Ich habe ihn im Garten gelassen. Wen er nicht kennt, dem zerreißt er die Hosen.
Bin gleich wieder da.“
    Mit seiner Tüte sauste er durch
den Flur zur Hintertür. Auf Sekunden kam es jetzt an — vielleicht auf Bruchteile.
    „Weshalb denn so eilig?“ rief
die Frau. „Fritz wird mit jedem Köter fertig.“
    Tarzan stieß die Hintertür auf
und sah in den Garten. Funke war noch nicht da, würde aber jeden Moment
auftauchen, denn sicherlich stellte er sein Rad auf der Rückseite ab.
    Tarzan flitzte hinaus, warf die
Tür zu, entschied sich blitzschnell, war mit drei Sprüngen hinter einem dichten
Johannisbeer-Strauch und warf sich zu Boden. In kniehohes Gras gestreckt, lugte
er durch die Zweige.

    Es war keine Sekunde zu früh
gewesen, und er hätte auch keine Zeit mehr gehabt, ums Haus herumzulaufen.
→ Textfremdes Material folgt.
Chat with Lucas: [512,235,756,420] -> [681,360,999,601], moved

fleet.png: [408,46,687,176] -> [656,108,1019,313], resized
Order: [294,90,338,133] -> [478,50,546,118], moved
    Funke bog um die Ecke. Er schob
seinen Drahtesel, stellte ihn an die Wand, räusperte sich, spuckte aus, rieb
sich mit der linken Hand in seinem Ledergesicht und trat durch die Hintertür.
Gepäck hatte er nicht bei sich — weder Rucksack noch Tasche.
    Tarzan überlegte. Jetzt
abhauen? Oder — falls Funke mißtrauisch wurde und nach ihm suchte —
liegenbleiben und abwarten? Er entschied sich fürs Bleiben.
    Keine Minute verging, und Funke
kam aus dem Haus. Er rannte fast, hastete zur Ecke, blieb stehen, guckte umher,
ging dann zum Tor. Tarzan konnte ihn nicht mehr sehen.